To do: Print every record exactly, omitting all pictures.
*** Opening Records shown ***
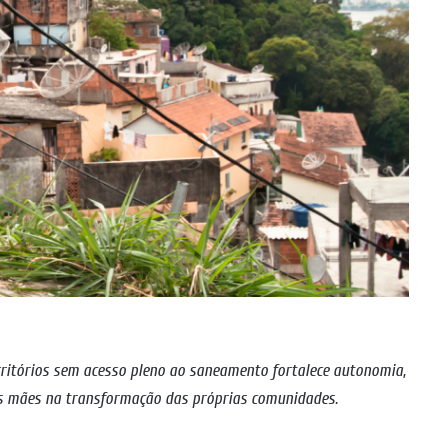
ritórios sem acesso pleno ao saneamento fortalece autonomia,
s mães na transformação das próprias comunidades.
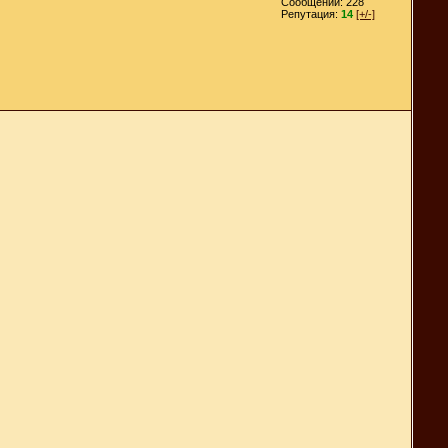
Сообщений: 228
Репутация:
14
[+/-]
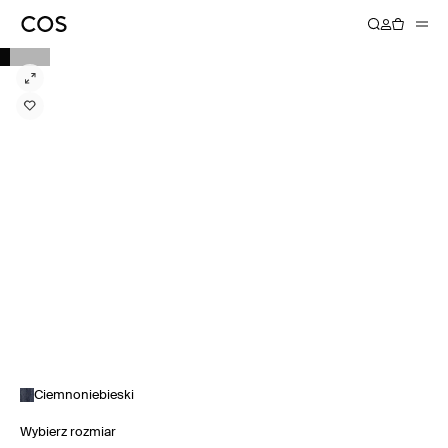
Ciemnoniebieski
Wybierz rozmiar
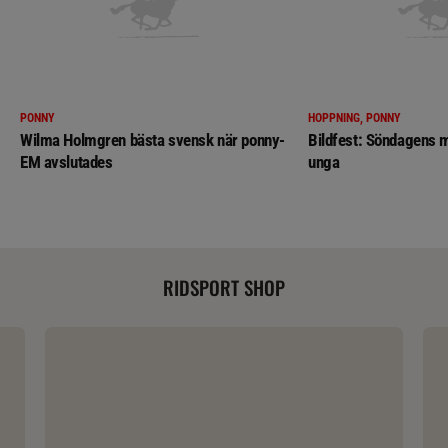
PONNY
HOPPNING, PONNY
Wilma Holmgren bästa svensk när ponny-
Bildfest: Söndagens m
EM avslutades
unga
RIDSPORT SHOP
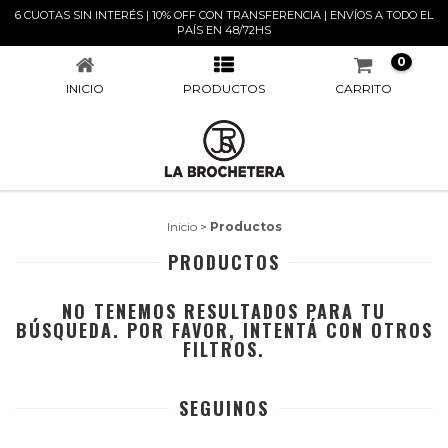
6 CUOTAS SIN INTERÉS | 10% OFF CON TRANSFERENCIA | ENVÍOS A TODO EL
PRODUCTOS
PAÍS EN 48/72HS
0
INICIO
PRODUCTOS
CARRITO
Inicio
>
Productos
PRODUCTOS
NO TENEMOS RESULTADOS PARA TU
BÚSQUEDA. POR FAVOR, INTENTÁ CON OTROS
FILTROS.
SEGUINOS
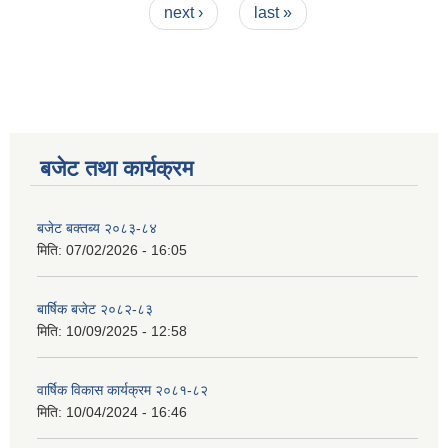
next ›
last »
बजेट तथा कार्यक्रम
बजेट बक्तब्य २०८३-८४
मिति:
07/02/2026 - 16:05
बार्षिक बजेट २०८२-८३
मिति:
10/09/2025 - 12:58
वार्षिक विकास कार्यक्रम २०८१-८२
मिति:
10/04/2024 - 16:46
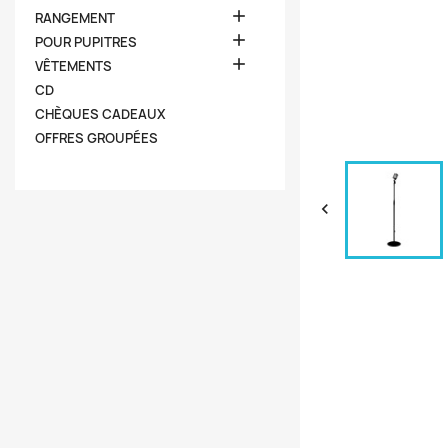

RANGEMENT

POUR PUPITRES

VÊTEMENTS
CD
CHÈQUES CADEAUX
OFFRES GROUPÉES

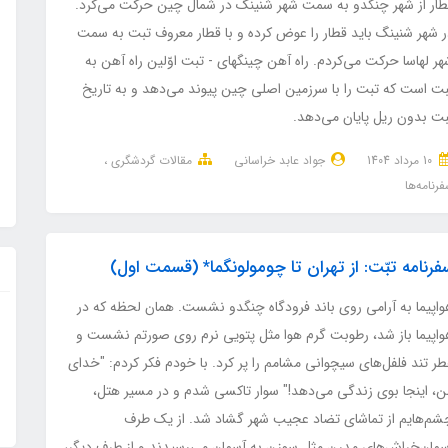
طار از شهر چنگدو به سمت شهر شنینگ در شمال چین حرکت می‌کرد.
ر شهر شنینگ باید قطار را عوض کرده و با قطار معروف تبت به سمت
ر لهاسا حرکت می‌کردم. راه آهن چینگهای - تبت اوّلین راه آهن به
بت است که تبت را با سرزمین اصلی چین پیوند می‌دهد و به تاریخ
بت بدون ریل پایان می‌دهد.
10 مرداد 1404
جواد عابد خراسانی
مقالات گردشگری
رنامه‌ها
فرنامه تبّت: از تهران تا چومولونگما* (قسمت اول)
واپیما به آرامی روی باند فرودگاه چنگدو نشست. همان لحظه که در
واپیما باز شد، رطوبت گرم هوا مثل پتویی نرم روی صورتم نشست و
ر تند فلفل‌های سیچوانی مشامم را پر کرد. با خودم فکر کردم: "خدای
ن، اینجا بوی زندگی می‌دهد!" سوار تاکسی شدم و در مسیر هتل،
شم‌هایم از تماشای تضاد عجیب شهر گشاد شد. از یک طرف
سمان‌خراش‌های مدرن مثل سوزن به آسمان می‌رسیدند و از طرف دیگر،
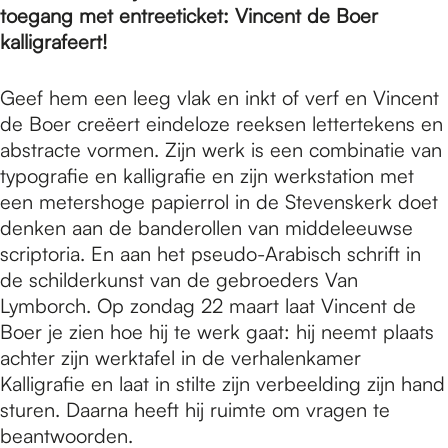
toegang met entreeticket: Vincent de Boer
kalligrafeert!
Geef hem een leeg vlak en inkt of verf en Vincent
de Boer creëert eindeloze reeksen lettertekens en
abstracte vormen. Zijn werk is een combinatie van
typografie en kalligrafie en zijn werkstation met
een metershoge papierrol in de Stevenskerk doet
denken aan de banderollen van middeleeuwse
scriptoria. En aan het pseudo-Arabisch schrift in
de schilderkunst van de gebroeders Van
Lymborch. Op zondag 22 maart laat Vincent de
Boer je zien hoe hij te werk gaat: hij neemt plaats
achter zijn werktafel in de verhalenkamer
Kalligrafie en laat in stilte zijn verbeelding zijn hand
sturen. Daarna heeft hij ruimte om vragen te
beantwoorden.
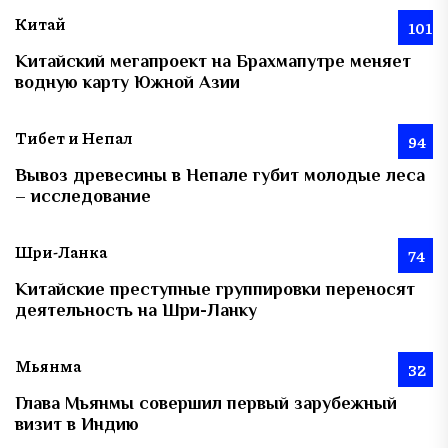
Китай
101
Китайский мегапроект на Брахмапутре меняет
водную карту Южной Азии
Тибет и Непал
94
Вывоз древесины в Непале губит молодые леса
– исследование
Шри-Ланка
74
Китайские преступные группировки переносят
деятельность на Шри-Ланку
Мьянма
32
Глава Мьянмы совершил первый зарубежный
визит в Индию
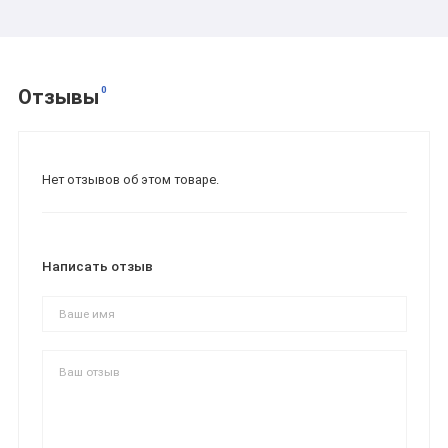
0
Отзывы
Нет отзывов об этом товаре.
Написать отзыв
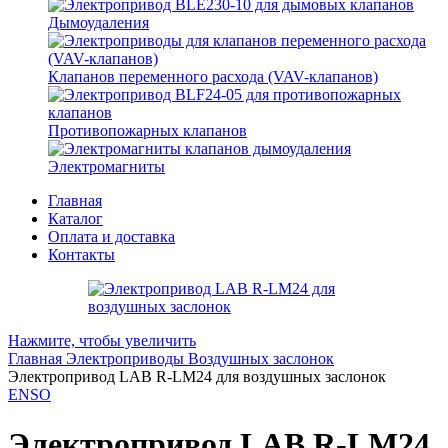
Дымоудаления
Клапанов переменного расхода (VAV-клапанов)
Противопожарных клапанов
Электромагниты
Главная
Каталог
Оплата и доставка
Контакты
Нажмите, чтобы увеличить
Главная
Электроприводы
Воздушных заслонок
Электропривод LAB R-LM24 для воздушных заслонок
ENSO
Электропривод LAB R-LM24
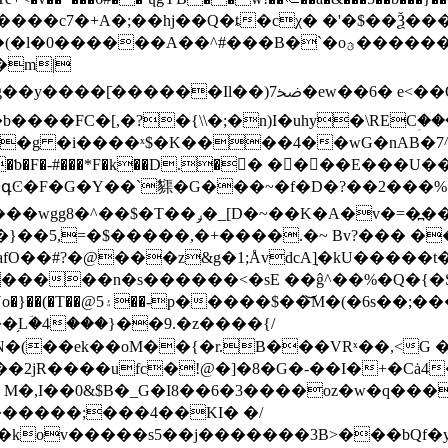
����c7�+A�;��hj��Q�ȶ�cχ� �'�$��Ѯ��
0������A��^#���B�`�oؿ�������F� /
FC�[,�?�{\\�;�n)I�uhy�\RECؚ���
�p�g �i����ˣ$�K����4�
�wG�nAB�ٱ�`��]^7�VE�)$ڦ�����X��(]?
�<}��գϾ�F�G�Y��`䝣�G���~�f�D�?��2���
��K�A�v�=�߽��vњ� ,V���8�~_�?
�}��5,=�$�����,�+����.�~ Bv?��� �
fO��#?�@���z&g�1;ÅvdcA]̣�kU�����t
���n�s������<�sE ��ĝ^��%�Q�{�S�
e=���.�;�7 ��7��
��֥Lؔ�4���}��9.�z����{/
�N�(��ek��oM��{�r.B���VRˣ��,<G 
 M�,I��0&$B�_G�I8��6�3����oz�w�q���
�kov�����s5��j�������3B>���bQf�y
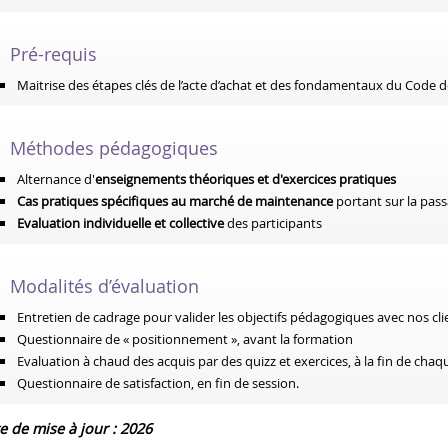
Pré-requis
Maitrise des étapes clés de l’acte d’achat et des fondamentaux du Code
Méthodes pédagogiques
Alternance d'
enseignements théoriques et d'exercices pratiques
Cas pratiques spécifiques au marché de maintenance
portant sur la pass
Evaluation individuelle et collective
des participants
Modalités d’évaluation
Entretien de cadrage pour valider les objectifs pédagogiques avec nos cli
Questionnaire de « positionnement », avant la formation
Evaluation à chaud des acquis par des quizz et exercices, à la fin de ch
Questionnaire de satisfaction, en fin de session.
e de mise à jour : 2026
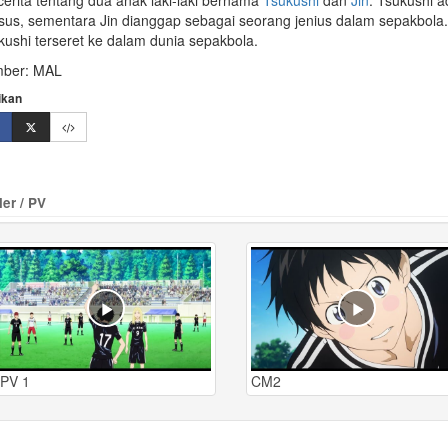
cerita tentang dua anak laki-laki bernama
Tsukushi
dan
Jin
. Tsukushi a
sus, sementara Jin dianggap sebagai seorang jenius dalam sepakbola.
kushi terseret ke dalam dunia sepakbola.
ber: MAL
ikan
ler / PV
PV 1
CM2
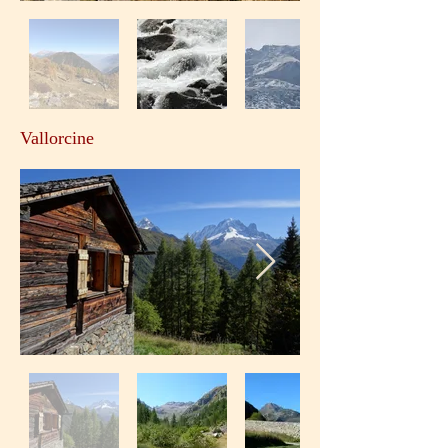
Vallorcine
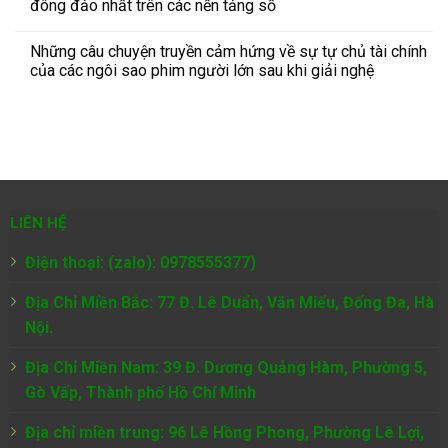
đông đảo nhất trên các nền tảng số
Những câu chuyện truyền cảm hứng về sự tự chủ tài chính
của các ngôi sao phim người lớn sau khi giải nghệ
LIÊN HỆ
Điện thoại: (zalo): 0978555377)
Địa Chỉ Miền Bắc: 77 Đ. Lê Duẩn, Văn Miếu, Đống Đa, Hà
Nội.
Địa Chỉ Miền Nam:
39 Đ. Dương Quảng Hàm, Phường 5,
Gò Vấp, Thành phố Hồ Chí Minh
Địa chỉ miền trung: 96 Lê Hồng Phong, Phường Lê Lợi,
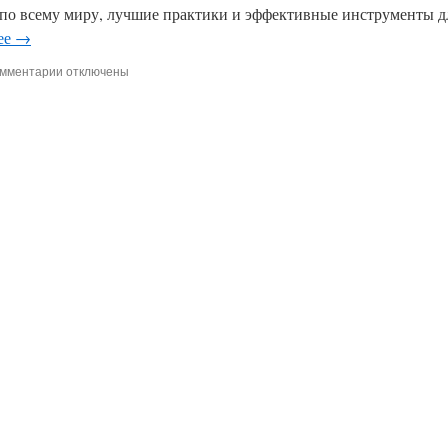
о всему миру, лучшие практики и эффективные инструменты д
ее
→
к
мментарии
отключены
записи
Мы
сильнее,
когда
#МЫВМЕСТЕ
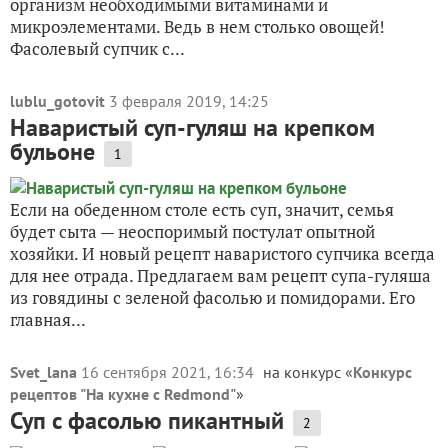
организм необходимыми витаминами и
микроэлементами. Ведь в нем столько овощей!
Фасолевый супчик с...
lublu_gotovit
3 февраля 2019, 14:25
Наваристый суп-гуляш на крепком
бульоне
1
Если на обеденном столе есть суп, значит, семья
будет сыта — неоспоримый постулат опытной
хозяйки. И новый рецепт наваристого супчика всегда
для нее отрада. Предлагаем вам рецепт супа-гуляша
из говядины с зеленой фасолью и помидорами. Его
главная...
Svet_lana
16 сентября 2021, 16:34
на конкурс «
Конкурс
рецептов "На кухне с Redmond"
»
Суп с фасолью пикантный
2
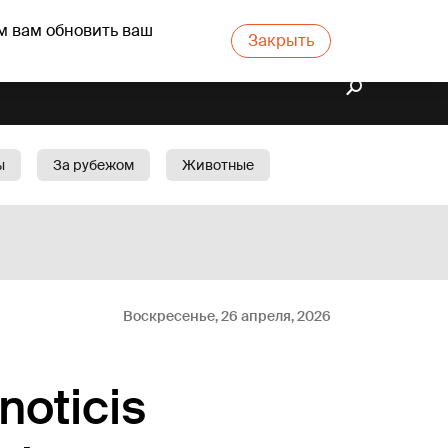
м вам обновить ваш
Закрыть
ы
За рубежом
Животные
rts
Бизнес
Cад
Воскресенье, 26 апреля, 2026
noticis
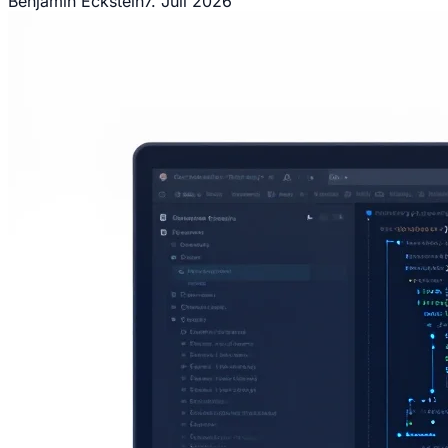
Benjamin Eckstein
7. Juli 2026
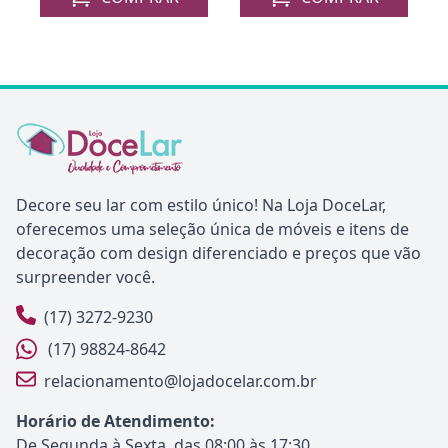
Decore seu lar com estilo único! Na Loja DoceLar,
oferecemos uma seleção única de móveis e itens de
decoração com design diferenciado e preços que vão
surpreender você.
(17) 3272-9230
(17) 98824-8642
relacionamento@lojadocelar.com.br
Horário de Atendimento:
De Segunda à Sexta, das 08:00 às 17:30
*** Closing Records shown ***
Response area:
ritórios sem acesso pleno ao saneamento fortalece autonomia,
s mães na transformação das próprias comunidades.
Сообщений: 228
Репутация:
14
[+/-]
Ciemnoniebieski
Wybierz rozmiar
PONNY
HOPPNING, PONNY
Wilma Holmgren bästa svensk när ponny-
Bildfest: Söndagens m
EM avslutades
unga
RIDSPORT SHOP
6 CUOTAS SIN INTERÉS | 10% OFF CON TRANSFERENCIA | ENVÍOS A TODO EL
PRODUCTOS
PAÍS EN 48/72HS
0
INICIO
PRODUCTOS
CARRITO
Inicio
>
Productos
PRODUCTOS
NO TENEMOS RESULTADOS PARA TU
BÚSQUEDA. POR FAVOR, INTENTÁ CON OTROS
FILTROS.
SEGUINOS
next ›
last »
बजेट तथा कार्यक्रम
बजेट बक्तब्य २०८३-८४
मिति:
07/02/2026 - 16:05
बार्षिक बजेट २०८२-८३
मिति:
10/09/2025 - 12:58
वार्षिक विकास कार्यक्रम २०८१-८२
मिति:
10/04/2024 - 16:46

RANGEMENT

POUR PUPITRES

VÊTEMENTS
CD
CHÈQUES CADEAUX
OFFRES GROUPÉES

طار از شهر چنگدو به سمت شهر شنینگ در شمال چین حرکت می‌کرد.
ر شهر شنینگ باید قطار را عوض کرده و با قطار معروف تبت به سمت
ر لهاسا حرکت می‌کردم. راه آهن چینگهای - تبت اوّلین راه آهن به
بت است که تبت را با سرزمین اصلی چین پیوند می‌دهد و به تاریخ
بت بدون ریل پایان می‌دهد.
10 مرداد 1404
جواد عابد خراسانی
مقالات گردشگری
رنامه‌ها
فرنامه تبّت: از تهران تا چومولونگما* (قسمت اول)
واپیما به آرامی روی باند فرودگاه چنگدو نشست. همان لحظه که در
واپیما باز شد، رطوبت گرم هوا مثل پتویی نرم روی صورتم نشست و
ر تند فلفل‌های سیچوانی مشامم را پر کرد. با خودم فکر کردم: "خدای
ن، اینجا بوی زندگی می‌دهد!" سوار تاکسی شدم و در مسیر هتل،
شم‌هایم از تماشای تضاد عجیب شهر گشاد شد. از یک طرف
سمان‌خراش‌های مدرن مثل سوزن به آسمان می‌رسیدند و از طرف دیگر،
toegang met entreeticket: Vincent de Boer
kalligrafeert!
Geef hem een leeg vlak en inkt of verf en Vincent
de Boer creëert eindeloze reeksen lettertekens en
abstracte vormen. Zijn werk is een combinatie van
typografie en kalligrafie en zijn werkstation met
een metershoge papierrol in de Stevenskerk doet
denken aan de banderollen van middeleeuwse
scriptoria. En aan het pseudo-Arabisch schrift in
de schilderkunst van de gebroeders Van
Lymborch. Op zondag 22 maart laat Vincent de
Boer je zien hoe hij te werk gaat: hij neemt plaats
achter zijn werktafel in de verhalenkamer
Kalligrafie en laat in stilte zijn verbeelding zijn hand
sturen. Daarna heeft hij ruimte om vragen te
beantwoorden.
Китай
101
Китайский мегапроект на Брахмапутре меняет
водную карту Южной Азии
Тибет и Непал
94
Вывоз древесины в Непале губит молодые леса
– исследование
Шри-Ланка
74
Китайские преступные группировки переносят
деятельность на Шри-Ланку
Мьянма
32
Глава Мьянмы совершил первый зарубежный
визит в Индию
0
Отзывы
Нет отзывов об этом товаре.
Написать отзыв
Дымоудаления
Клапанов переменного расхода (VAV-клапанов)
Противопожарных клапанов
Электромагниты
Главная
Каталог
Оплата и доставка
Контакты
Нажмите, чтобы увеличить
Главная
Электроприводы
Воздушных заслонок
Электропривод LAB R-LM24 для воздушных заслонок
ENSO
Электропривод LAB R-LM24
����c7�+A�;��hj��Q�ȶ�cχ� �'�$��Ѯ��
0������A��^#���B�`�oؿ�������F� /
FC�[,�?�{\\�;�n)I�uhy�\RECؚ���
�p�g �i����ˣ$�K����4�
�wG�nAB�ٱ�`��]^7�VE�)$ڦ�����X��(]?
�<}��գϾ�F�G�Y��`䝣�G���~�f�D�?��2���
��K�A�v�=�߽��vњ� ,V���8�~_�?
�}��5,=�$�����,�+����.�~ Bv?��� �
fO��#?�@���z&g�1;ÅvdcA]̣�kU�����t
���n�s������<�sE ��ĝ^��%�Q�{�S�
e=���.�;�7 ��7��
��֥Lؔ�4���}��9.�z����{/
�N�(��ek��oM��{�r.B���VRˣ��,<G 
 M�,I��0&$B�_G�I8��6�3����oz�w�q���
�kov�����s5��j�������3B>���bQf�y
Pré-requis
Maitrise des étapes clés de l’acte d’achat et des fondamentaux du Code
Méthodes pédagogiques
Alternance d'
enseignements théoriques et d'exercices pratiques
Cas pratiques spécifiques au marché de maintenance
portant sur la pass
Evaluation individuelle et collective
des participants
Modalités d’évaluation
Entretien de cadrage pour valider les objectifs pédagogiques avec nos cli
Questionnaire de « positionnement », avant la formation
Evaluation à chaud des acquis par des quizz et exercices, à la fin de ch
Questionnaire de satisfaction, en fin de session.
e de mise à jour : 2026
cerita tentang dua anak laki-laki bernama
Tsukushi
dan
Jin
. Tsukushi a
sus, sementara Jin dianggap sebagai seorang jenius dalam sepakbola.
kushi terseret ke dalam dunia sepakbola.
ber: MAL
ikan
ler / PV
PV 1
CM2
Vallorcine
đông đảo nhất trên các nền tảng số
Những câu chuyện truyền cảm hứng về sự tự chủ tài chính
của các ngôi sao phim người lớn sau khi giải nghệ
LIÊN HỆ
Điện thoại: (zalo): 0978555377)
Địa Chỉ Miền Bắc: 77 Đ. Lê Duẩn, Văn Miếu, Đống Đa, Hà
Nội.
Địa Chỉ Miền Nam:
39 Đ. Dương Quảng Hàm, Phường 5,
Gò Vấp, Thành phố Hồ Chí Minh
Địa chỉ miền trung: 96 Lê Hồng Phong, Phường Lê Lợi,
о всему миру, лучшие практики и эффективные инструменты д
ее
→
к
мментарии
отключены
записи
Мы
сильнее,
когда
#МЫВМЕСТЕ
организм необходимыми витаминами и
микроэлементами. Ведь в нем столько овощей!
Фасолевый супчик с...
lublu_gotovit
3 февраля 2019, 14:25
Наваристый суп-гуляш на крепком
бульоне
1
Если на обеденном столе есть суп, значит, семья
будет сыта — неоспоримый постулат опытной
хозяйки. И новый рецепт наваристого супчика всегда
для нее отрада. Предлагаем вам рецепт супа-гуляша
из говядины с зеленой фасолью и помидорами. Его
главная...
Svet_lana
16 сентября 2021, 16:34
на конкурс «
Конкурс
рецептов "На кухне с Redmond"
»
Суп с фасолью пикантный
2
м вам обновить ваш
Закрыть
ы
За рубежом
Животные
rts
Бизнес
Cад
Воскресенье, 26 апреля, 2026
noticis
Benjamin Eckstein
7. Juli 2026
Decore seu lar com estilo único! Na Loja DoceLar,
oferecemos uma seleção única de móveis e itens de
decoração com design diferenciado e preços que vão
surpreender você.
(17) 3272-9230
(17) 98824-8642
relacionamento@lojadocelar.com.br
Horário de Atendimento:
De Segunda à Sexta, das 08:00 às 17:30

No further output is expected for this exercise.